* [WHAT TO WORK ON]: Reproduce the lines below with every instance of "Nashville" replaced by "Memphis", leaving everything else unchanged. Omit the pictures from your answer.

DATA FOR THIS EXERCISE START

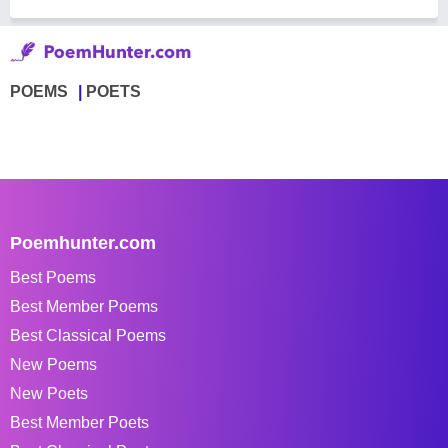
POEMS
POETS
Poemhunter.com
Best Poems
Best Member Poems
Best Classical Poems
New Poems
New Poets
Best Member Poets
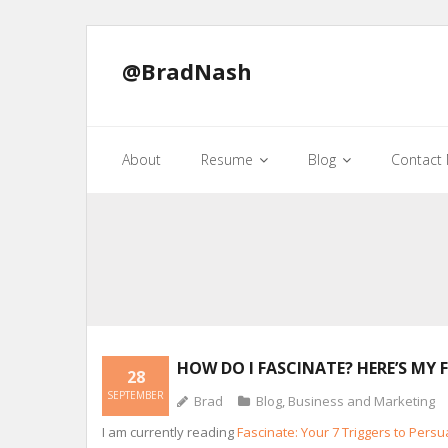
@BradNash
About
Resume
Blog
Contact
HOW DO I FASCINATE? HERE’S MY 
28
SEPTEMBER
Brad
Blog
,
Business and Marketing
I am currently reading
Fascinate: Your 7 Triggers to Pers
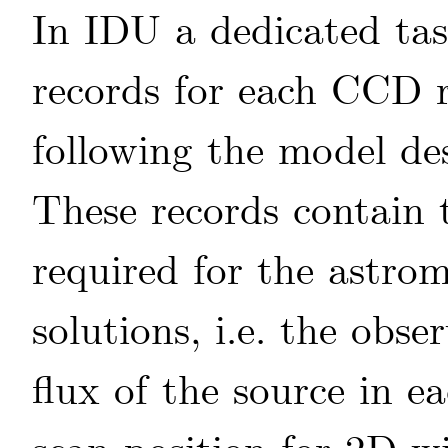
In IDU a dedicated ta
records for each CCD r
following the model de
These records contain 
required for the astro
solutions, i.e. the obs
flux of the source in e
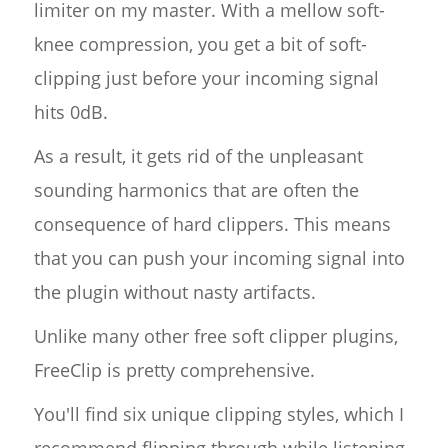
limiter on my master. With a mellow soft-
knee compression, you get a bit of soft-
clipping just before your incoming signal
hits 0dB.
As a result, it gets rid of the unpleasant
sounding harmonics that are often the
consequence of hard clippers. This means
that you can push your incoming signal into
the plugin without nasty artifacts.
Unlike many other free soft clipper plugins,
FreeClip is pretty comprehensive.
You'll find six unique clipping styles, which I
recommend flipping through while listening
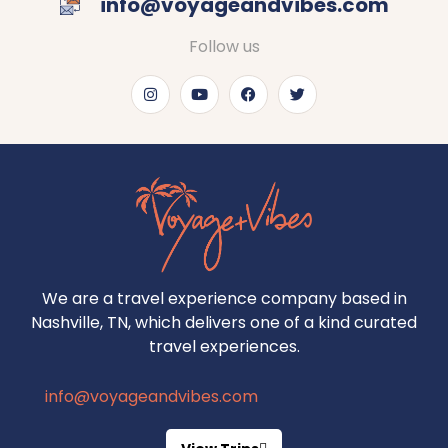
info@voyageandvibes.com
Follow us
We are a travel experience company based in
Nashville, TN, which delivers one of a kind curated
travel experiences.
info@voyageandvibes.com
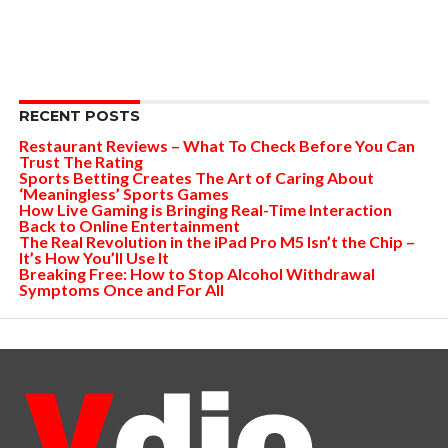
RECENT POSTS
Restaurant Reviews – What To Check Before You Can
Trust The Rating
Sports Betting Creates The Art of Caring About
‘Meaningless’ Sports Games
How Live Gaming is Bringing Real-Time Interaction
Back to Online Entertainment
The Real Revolution in the iPad Pro M5 Isn’t the Chip –
It’s How You’ll Use It
Breaking Free: How to Stop Alcohol Withdrawal
Symptoms Once and For All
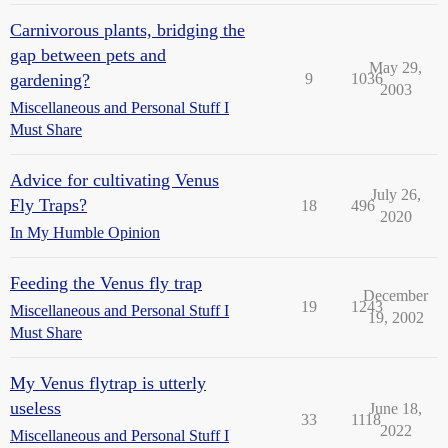
Carnivorous plants, bridging the
gap between pets and
May 29,
gardening?
9
1036
2003
Miscellaneous and Personal Stuff I
Must Share
Advice for cultivating Venus
July 26,
Fly Traps?
18
496
2020
In My Humble Opinion
Feeding the Venus fly trap
December
19
1243
Miscellaneous and Personal Stuff I
19, 2002
Must Share
My Venus flytrap is utterly
useless
June 18,
33
1118
2022
Miscellaneous and Personal Stuff I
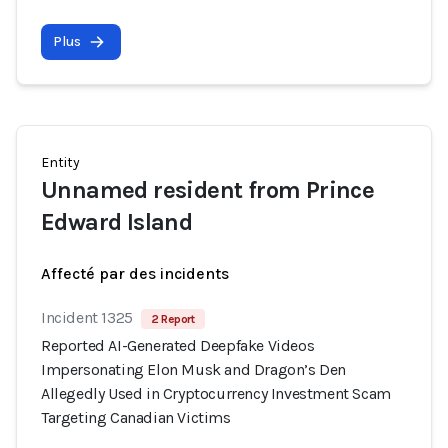
Plus
Entity
Unnamed resident from Prince
Edward Island
Affecté par des incidents
Incident 1325
2 Report
Reported AI-Generated Deepfake Videos
Impersonating Elon Musk and Dragon’s Den
Allegedly Used in Cryptocurrency Investment Scam
Targeting Canadian Victims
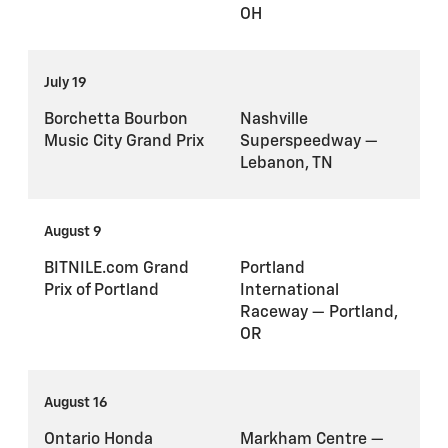
OH
July 19
Borchetta Bourbon
Nashville
Music City Grand Prix
Superspeedway —
Lebanon, TN
August 9
BITNILE.com Grand
Portland
Prix of Portland
International
Raceway — Portland,
OR
August 16
Ontario Honda
Markham Centre —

DATA FOR THIS EXERCISE END

* [WRITTEN SOLUTION]:
POEMS
POETS
Poemhunter.com
Best Poems
Best Member Poems
Best Classical Poems
New Poems
New Poets
Best Member Poets
@BradNash
About
Resume
Blog
Contact
HOW DO I FASCINATE? HERE’S MY 
28
SEPTEMBER
Brad
Blog
,
Business and Marketing
I am currently reading
Fascinate: Your 7 Triggers to Pers
In IDU a dedicated ta
records for each CCD r
following the model de
These records contain 
required for the astro
solutions, i.e. the obs
flux of the source in e
limiter on my master. With a mellow soft-
knee compression, you get a bit of soft-
clipping just before your incoming signal
hits 0dB.
As a result, it gets rid of the unpleasant
sounding harmonics that are often the
consequence of hard clippers. This means
that you can push your incoming signal into
the plugin without nasty artifacts.
Unlike many other free soft clipper plugins,
FreeClip is pretty comprehensive.
You'll find six unique clipping styles, which I
recommend flipping through while listening
info@voyageandvibes.com
Follow us
We are a travel experience company based in
Memphis, TN, which delivers one of a kind curated
travel experiences.
info@voyageandvibes.com
RECENT POSTS
Restaurant Reviews – What To Check Before You Can
Trust The Rating
Sports Betting Creates The Art of Caring About
‘Meaningless’ Sports Games
How Live Gaming is Bringing Real-Time Interaction
Back to Online Entertainment
The Real Revolution in the iPad Pro M5 Isn’t the Chip –
It’s How You’ll Use It
Breaking Free: How to Stop Alcohol Withdrawal
Symptoms Once and For All
Carnivorous plants, bridging the
gap between pets and
May 29,
gardening?
9
1036
2003
Miscellaneous and Personal Stuff I
Must Share
Advice for cultivating Venus
July 26,
Fly Traps?
18
496
2020
In My Humble Opinion
Feeding the Venus fly trap
December
19
1243
Miscellaneous and Personal Stuff I
19, 2002
Must Share
My Venus flytrap is utterly
useless
June 18,
33
1118
2022
Miscellaneous and Personal Stuff I
Plus
Entity
Unnamed resident from Prince
Edward Island
Affecté par des incidents
Incident 1325
2 Report
Reported AI-Generated Deepfake Videos
Impersonating Elon Musk and Dragon’s Den
Allegedly Used in Cryptocurrency Investment Scam
Targeting Canadian Victims
OH
July 19
Borchetta Bourbon
Memphis
Music City Grand Prix
Superspeedway —
Lebanon, TN
August 9
BITNILE.com Grand
Portland
Prix of Portland
International
Raceway — Portland,
OR
August 16
Ontario Honda
Markham Centre —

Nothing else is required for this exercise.